TASK DIRECTIONS: Could you copy out, character for character, the lines in the rows below running from the one containing "Продукт не является" through the one containing "kualitas hidup. Dengan rutin", with both of those lines included?

####################

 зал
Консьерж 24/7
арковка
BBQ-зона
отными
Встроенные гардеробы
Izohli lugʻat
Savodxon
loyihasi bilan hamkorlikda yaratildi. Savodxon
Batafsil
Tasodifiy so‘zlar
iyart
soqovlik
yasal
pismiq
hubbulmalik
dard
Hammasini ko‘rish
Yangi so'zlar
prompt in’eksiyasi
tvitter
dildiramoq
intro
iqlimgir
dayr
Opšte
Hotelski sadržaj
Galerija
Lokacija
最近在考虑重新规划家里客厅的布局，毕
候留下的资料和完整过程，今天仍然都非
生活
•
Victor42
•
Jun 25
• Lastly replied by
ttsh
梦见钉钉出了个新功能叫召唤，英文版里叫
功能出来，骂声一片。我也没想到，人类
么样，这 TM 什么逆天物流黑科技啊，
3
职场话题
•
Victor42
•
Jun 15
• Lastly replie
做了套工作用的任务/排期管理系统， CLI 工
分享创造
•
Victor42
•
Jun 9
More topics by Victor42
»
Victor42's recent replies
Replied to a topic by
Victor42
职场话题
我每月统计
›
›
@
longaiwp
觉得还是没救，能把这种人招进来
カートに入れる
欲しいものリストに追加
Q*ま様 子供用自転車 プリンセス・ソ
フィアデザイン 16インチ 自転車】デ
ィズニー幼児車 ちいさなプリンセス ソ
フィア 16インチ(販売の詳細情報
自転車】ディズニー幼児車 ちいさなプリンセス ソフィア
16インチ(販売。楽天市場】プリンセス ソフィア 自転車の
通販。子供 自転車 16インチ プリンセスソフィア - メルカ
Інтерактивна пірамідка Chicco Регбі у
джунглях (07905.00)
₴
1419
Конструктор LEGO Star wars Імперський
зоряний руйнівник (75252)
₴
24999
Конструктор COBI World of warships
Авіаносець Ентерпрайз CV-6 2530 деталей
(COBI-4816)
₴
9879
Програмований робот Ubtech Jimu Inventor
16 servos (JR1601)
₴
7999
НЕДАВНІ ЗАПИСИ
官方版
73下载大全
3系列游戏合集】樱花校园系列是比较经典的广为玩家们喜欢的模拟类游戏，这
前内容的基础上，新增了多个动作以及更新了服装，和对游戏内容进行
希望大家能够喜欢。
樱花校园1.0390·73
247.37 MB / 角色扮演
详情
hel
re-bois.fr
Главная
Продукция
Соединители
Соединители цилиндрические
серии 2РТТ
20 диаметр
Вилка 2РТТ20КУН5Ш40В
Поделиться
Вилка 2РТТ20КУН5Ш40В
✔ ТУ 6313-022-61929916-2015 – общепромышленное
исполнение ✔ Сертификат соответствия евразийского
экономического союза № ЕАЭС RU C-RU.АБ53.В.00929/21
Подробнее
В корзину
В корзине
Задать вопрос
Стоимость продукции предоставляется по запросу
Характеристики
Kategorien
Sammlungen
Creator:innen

####################

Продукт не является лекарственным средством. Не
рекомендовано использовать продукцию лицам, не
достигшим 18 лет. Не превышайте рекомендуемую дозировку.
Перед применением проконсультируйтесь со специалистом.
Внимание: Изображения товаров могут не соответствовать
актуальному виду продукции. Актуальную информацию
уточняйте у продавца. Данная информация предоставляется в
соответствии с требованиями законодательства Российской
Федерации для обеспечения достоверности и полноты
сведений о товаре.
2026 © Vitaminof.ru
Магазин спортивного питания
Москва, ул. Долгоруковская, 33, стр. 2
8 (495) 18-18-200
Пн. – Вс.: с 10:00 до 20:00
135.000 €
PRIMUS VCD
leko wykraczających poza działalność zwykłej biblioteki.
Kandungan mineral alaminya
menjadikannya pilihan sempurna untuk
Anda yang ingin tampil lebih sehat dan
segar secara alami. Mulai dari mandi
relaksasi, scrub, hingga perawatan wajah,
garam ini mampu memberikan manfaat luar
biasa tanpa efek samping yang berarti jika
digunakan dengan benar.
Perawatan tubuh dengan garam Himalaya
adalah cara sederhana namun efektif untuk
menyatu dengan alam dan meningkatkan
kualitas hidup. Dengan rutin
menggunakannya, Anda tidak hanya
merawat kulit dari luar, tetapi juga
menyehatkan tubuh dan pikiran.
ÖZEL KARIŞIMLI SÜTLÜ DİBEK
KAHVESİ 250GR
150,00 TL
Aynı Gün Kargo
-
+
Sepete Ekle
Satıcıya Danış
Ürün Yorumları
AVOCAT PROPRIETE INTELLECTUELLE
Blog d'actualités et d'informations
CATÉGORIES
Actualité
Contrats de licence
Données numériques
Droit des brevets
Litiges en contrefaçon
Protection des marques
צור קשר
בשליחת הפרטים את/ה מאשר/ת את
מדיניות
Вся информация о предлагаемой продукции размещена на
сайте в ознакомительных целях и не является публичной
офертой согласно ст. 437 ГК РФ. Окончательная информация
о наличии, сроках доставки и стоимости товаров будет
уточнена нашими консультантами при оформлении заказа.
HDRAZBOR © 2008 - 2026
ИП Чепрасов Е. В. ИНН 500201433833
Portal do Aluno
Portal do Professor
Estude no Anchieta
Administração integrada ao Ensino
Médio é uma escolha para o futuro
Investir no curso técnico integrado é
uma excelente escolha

####################

SOLUTION:
Продукт не является лекарственным средством. Не
рекомендовано использовать продукцию лицам, не
достигшим 18 лет. Не превышайте рекомендуемую дозировку.
Перед применением проконсультируйтесь со специалистом.
Внимание: Изображения товаров могут не соответствовать
актуальному виду продукции. Актуальную информацию
уточняйте у продавца. Данная информация предоставляется в
соответствии с требованиями законодательства Российской
Федерации для обеспечения достоверности и полноты
сведений о товаре.
2026 © Vitaminof.ru
Магазин спортивного питания
Москва, ул. Долгоруковская, 33, стр. 2
8 (495) 18-18-200
Пн. – Вс.: с 10:00 до 20:00
135.000 €
PRIMUS VCD
leko wykraczających poza działalność zwykłej biblioteki.
Kandungan mineral alaminya
menjadikannya pilihan sempurna untuk
Anda yang ingin tampil lebih sehat dan
segar secara alami. Mulai dari mandi
relaksasi, scrub, hingga perawatan wajah,
garam ini mampu memberikan manfaat luar
biasa tanpa efek samping yang berarti jika
digunakan dengan benar.
Perawatan tubuh dengan garam Himalaya
adalah cara sederhana namun efektif untuk
menyatu dengan alam dan meningkatkan
kualitas hidup. Dengan rutin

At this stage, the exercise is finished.